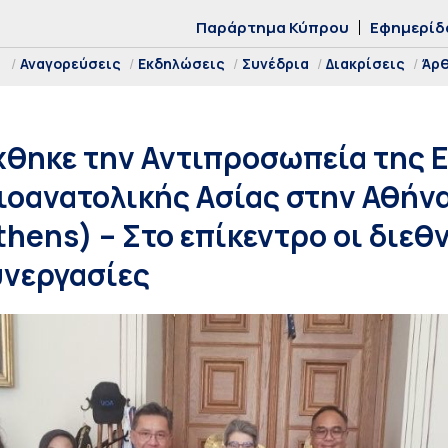
Παράρτημα Κύπρου
Εφημερίδ
Αναγορεύσεις
Εκδηλώσεις
Συνέδρια
Διακρίσεις
Άρ
χθηκε την Αντιπροσωπεία της 
ιοανατολικής Ασίας στην Αθήν
hens) – Στο επίκεντρο οι διεθ
υνεργασίες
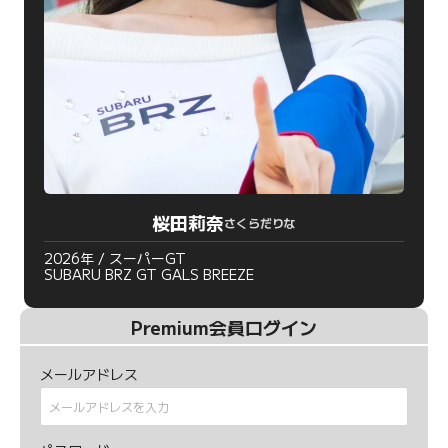
桜田莉奈
さくらだりな
2026年 / スーパーGT
SUBARU BRZ GT GALS BREEZE
Premium会員ログイン
メールアドレス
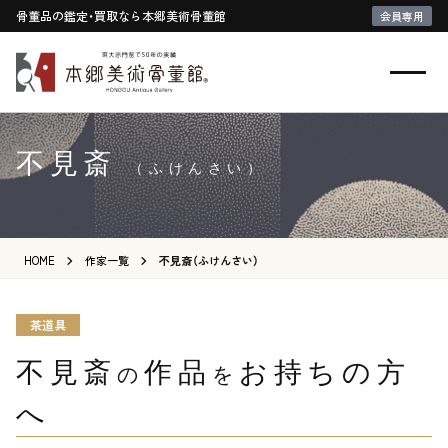
骨董品の鑑定・買取なら本郷美術骨董館
会員専用
不見斎
（ふけんさい）
HOME
作家一覧
不見斎（ふけんさい）
茶道具
不見斎
作品
お持ちの方
の
を
へ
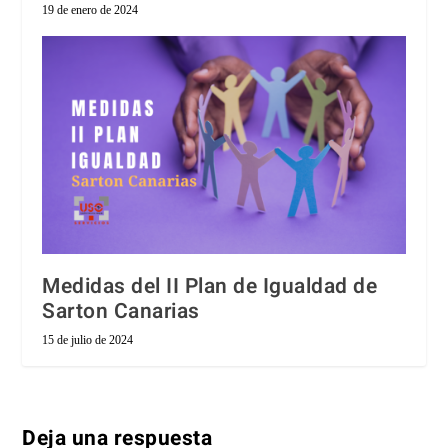
19 de enero de 2024
Medidas del II Plan de Igualdad de
Sarton Canarias
15 de julio de 2024
Deja una respuesta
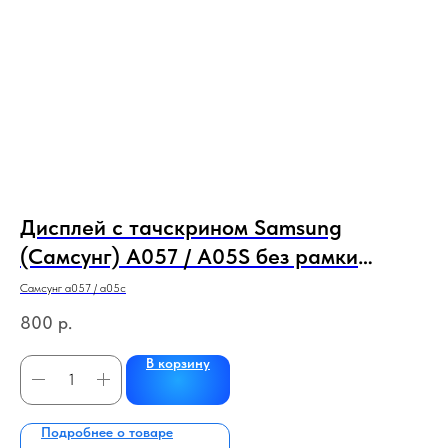
Дисплей с тачскрином Samsung
З
(Самсунг) A057 / A05S без рамки
1
(сервисный 100% оригинал) (черный)
Самсунг а057 / а05с
рем
800
р.
15
В корзину
Подробнее о товаре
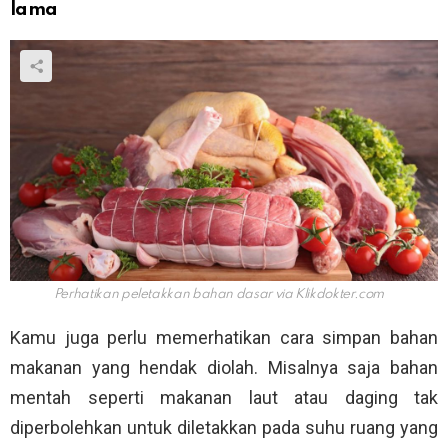
lama
Perhatikan peletakkan bahan dasar via
Klikdokter.com
Kamu juga perlu memerhatikan cara simpan bahan
makanan yang hendak diolah. Misalnya saja bahan
mentah seperti makanan laut atau daging tak
diperbolehkan untuk diletakkan pada suhu ruang yang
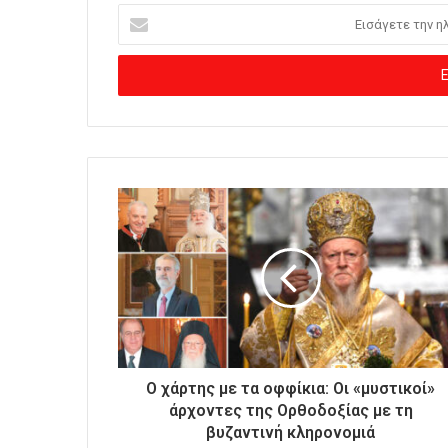
Ε
ι
σ
ά
γ
ε
τ
ε
τ
η
ν
η
λ
ε
κ
τ
ρ
ο
Ο χάρτης με τα οφφίκια: Οι «μυστικοί»
ν
άρχοντες της Ορθοδοξίας με τη
ι
βυζαντινή κληρονομιά
κ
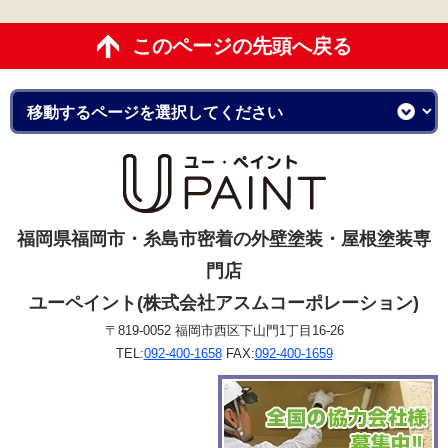
このページの先頭へ戻る
福岡県福岡市・糸島市密着の外壁塗装・屋根塗装専
門店
ユーペイント(株式会社アスムコーポレーション)
〒819-0052 福岡市西区下山門1丁目16-26
TEL:
092-400-1658
FAX:
092-400-1659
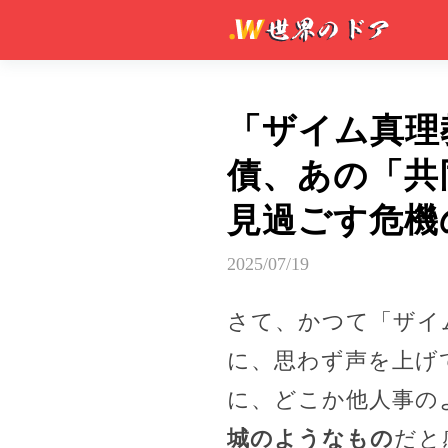
「ザイム真理
債、あの「共
見過ごす危機
2025/07/19
さて、かつて「ザイ
に、思わず声を上げ
に、どこか他人事の
城のようなもの
だと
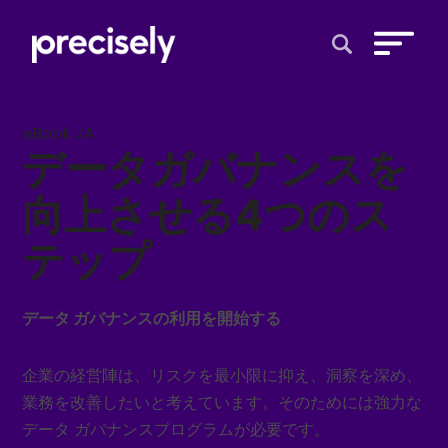
Open Search 
eBook JA
データガバナンスを
向上させる4つのス
テップ
データ ガバナンスの利用を開始する
企業の経営陣は、リスクを最小限に抑え、洞察を深め、
業務を改善したいと考えています。そのためには強力な
データ ガバナンスプログラムが必要です。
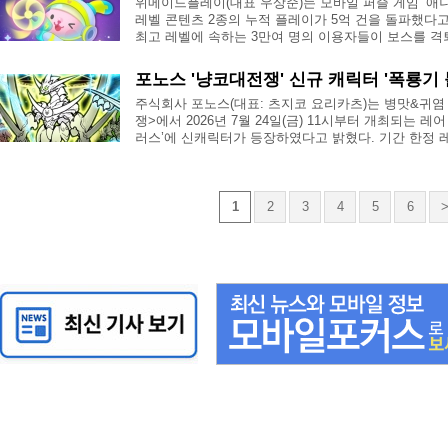
위메이드플레이(대표 우상준)는 모바일 퍼즐 게임 ‘애
레벨 콘텐츠 2종의 누적 플레이가 5억 건을 돌파했다고
최고 레벨에 속하는 3만여 명의 이용자들이 보스를 격퇴하
포노스 '냥코대전쟁' 신규 캐릭터 '폭룡기 볼
주식회사 포노스(대표: 츠지코 요리카츠)는 병맛&귀
쟁>에서 2026년 7월 24일(금) 11시부터 개최되는 
러스’에 신캐릭터가 등장하였다고 밝혔다. 기간 한정 레어 
1
2
3
4
5
6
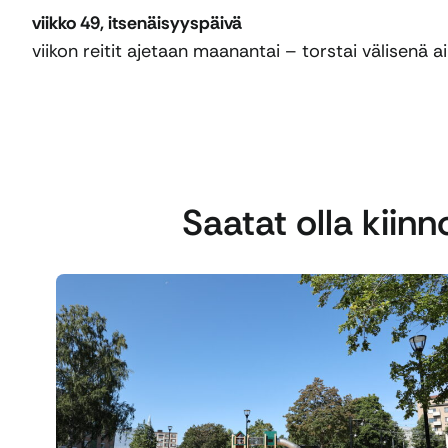
viikko 49, itsenäisyyspäivä
viikon reitit ajetaan maanantai – torstai välisenä a
Saatat olla kiin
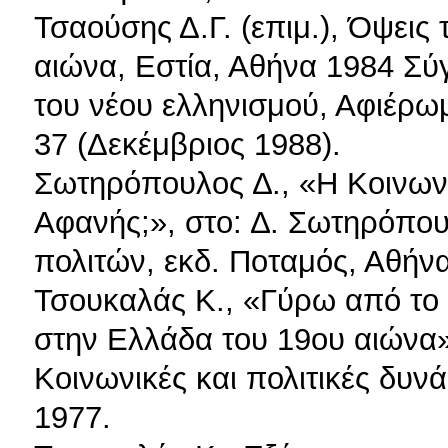
Τσαούσης Δ.Γ. (επιμ.), Όψεις 
αιώνα, Εστία, Αθήνα 1984 Σύ
του νέου ελληνισμού, Αφιέρω
37 (Δεκέμβριος 1988).
Σωτηρόπουλος ∆., «Η Κοινωνί
Αφανής;», στο: ∆. Σωτηρόπου
πολιτών, εκδ. Ποταμός, Αθή
Τσουκαλάς Κ., «Γύρω από το 
στην Ελλάδα του 19ου αιώνα»,
Κοινωνικές και πολιτικές δυνα
1977.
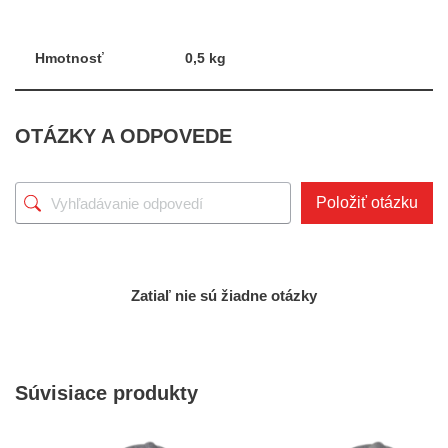
Hmotnosť
0,5 kg
OTÁZKY A ODPOVEDE
Položiť otázku
Zatiaľ nie sú žiadne otázky
Súvisiace produkty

------------------------------------

Count the lines in the data above that contain the string "bahan", treating uppercase and lowercase as different. Give only the number.

3